(Saved data entries)

--

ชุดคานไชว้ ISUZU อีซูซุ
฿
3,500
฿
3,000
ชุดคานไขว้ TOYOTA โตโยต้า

--

* Goal of the exercise
Every entry must come back exactly as written above.

* Written answer
ชุดคานไชว้ ISUZU อีซูซุ
฿
3,500
฿
3,000
ชุดคานไขว้ TOYOTA โตโยต้า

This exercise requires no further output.